### What to work on
a: Repeat the portion of the time zone clock thread that starts at "## WaySolid (11" and ends at "CanOz (11 June 2007)", word for word.
b: Carry on the forum thread about a time zone clock from the point where it stops.

# Best time zone clock



## WaySolid (11 June 2007)

Anyone have a good suggestion for a multi time zone clock for Win XP, something that would would be always available in the system tray and unobtrusive would be nice.. free preferably. Only looking for 3 or 4 times to be displayed.

Have done a google of course, just looking for some feedback.


----------



## CanOz (11 June 2007)

WaySolid said:


> Anyone have a good suggestion for a multi time zone clock for Win XP, something that would would be always available in the system tray and unobtrusive would be nice.. free preferably. Only looking for 3 or 4 times to be displayed.
> 
> Have done a google of course, just looking for some feedback.




A few options here. I like the one that comes with my Premium Data too.

http://www.timeanddate.com/worldclock/

Cheers,


----------



## telstrareg (13 June 2007)

I know of free utility that tells you when Lon, Tok, NY and Syd forex markets 'open'. Is that why u needed the clock?


----------



## WaySolid (14 June 2007)

telstrareg said:


> I know of free utility that tells you when Lon, Tok, NY and Syd forex markets 'open'. Is that why u needed the clock?



Yes for market opens. Preferably just digital read outs in the systray for 3 time zones constantly displayed. I too have found several free utilities, just looking for feedback... Thought there might be some FX traders who could answer.

### Source data

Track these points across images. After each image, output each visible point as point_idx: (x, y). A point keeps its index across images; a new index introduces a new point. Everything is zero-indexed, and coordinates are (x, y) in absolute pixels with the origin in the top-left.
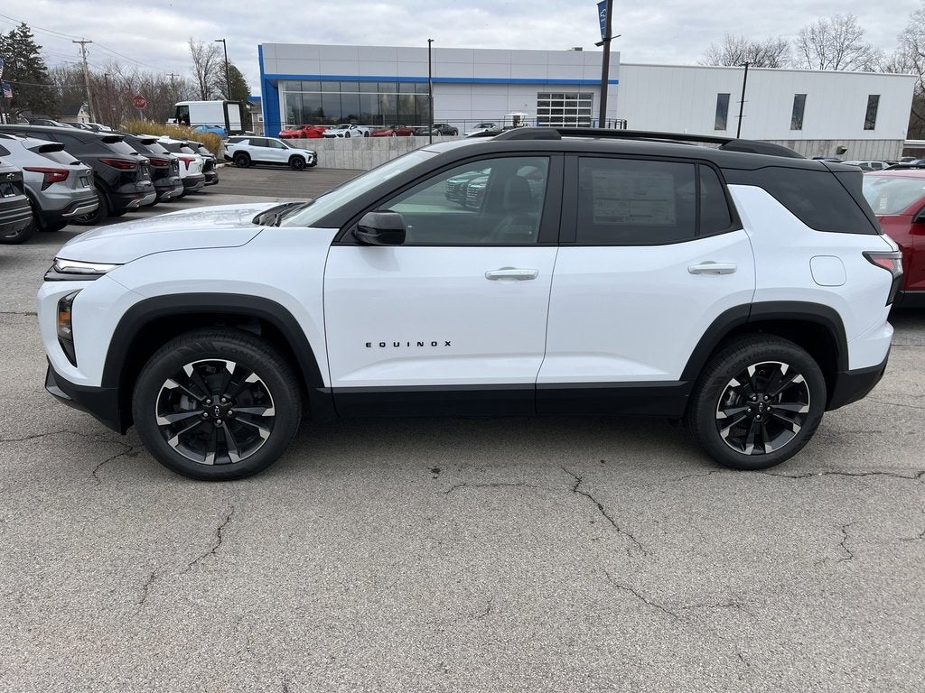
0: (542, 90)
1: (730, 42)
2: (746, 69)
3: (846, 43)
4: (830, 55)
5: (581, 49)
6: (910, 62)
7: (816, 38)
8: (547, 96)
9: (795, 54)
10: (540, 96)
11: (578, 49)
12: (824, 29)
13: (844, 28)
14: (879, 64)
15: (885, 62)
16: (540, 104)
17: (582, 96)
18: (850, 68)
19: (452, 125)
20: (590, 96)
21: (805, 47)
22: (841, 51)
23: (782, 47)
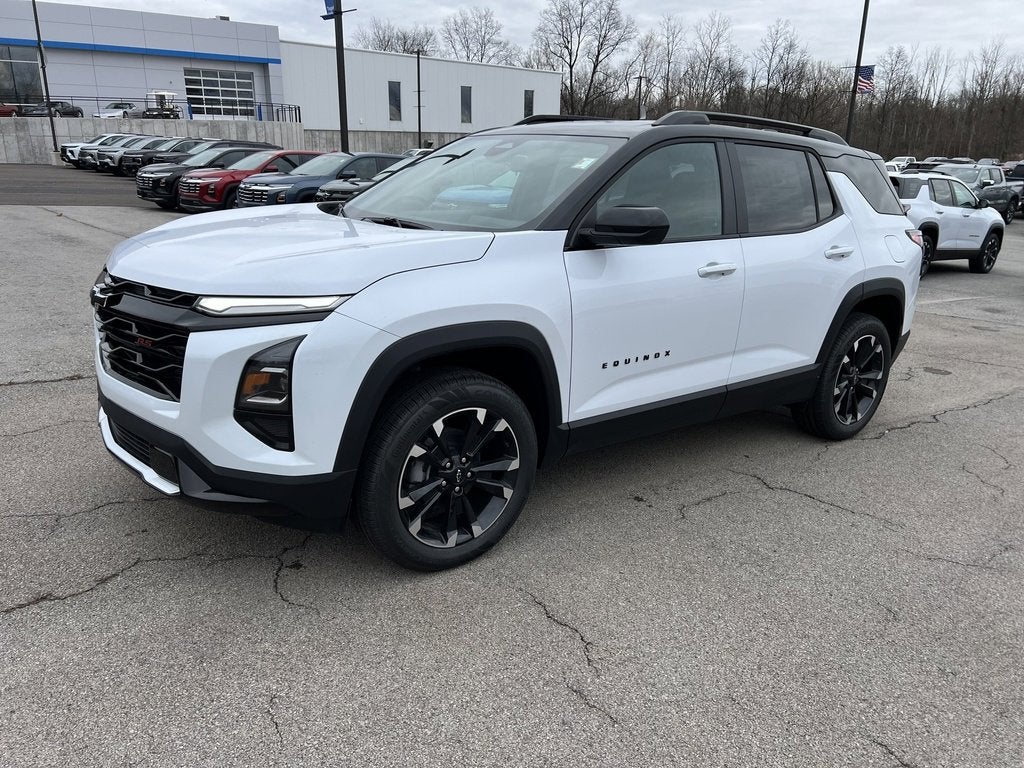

### Task-by-task answers
a:
## WaySolid (11 June 2007)

Anyone have a good suggestion for a multi time zone clock for Win XP, something that would would be always available in the system tray and unobtrusive would be nice.. free preferably. Only looking for 3 or 4 times to be displayed.

Have done a google of course, just looking for some feedback.


----------



## CanOz (11 June 2007)

b:
----------



## telstrareg (14 June 2007)

I one I know if it 'Market Hours' for forex, very basic.

http://www.forexmarkethours.com/

If you have anything else you think might be of interest, please share the info. thanks.


----------



## bvbfan (1 August 2007)

If you use Firefox there was an extension that gave various times around the world (you get to choose which cities)


----------



## wiseguy (21 August 2007)

i use a program called ATOMIC ALARM CLOCK.
basically replaces your existing clock that sits in your systemtray, adds 2 extra timezones and provides various alarms. pretty nifty


----------



## Fool (12 September 2007)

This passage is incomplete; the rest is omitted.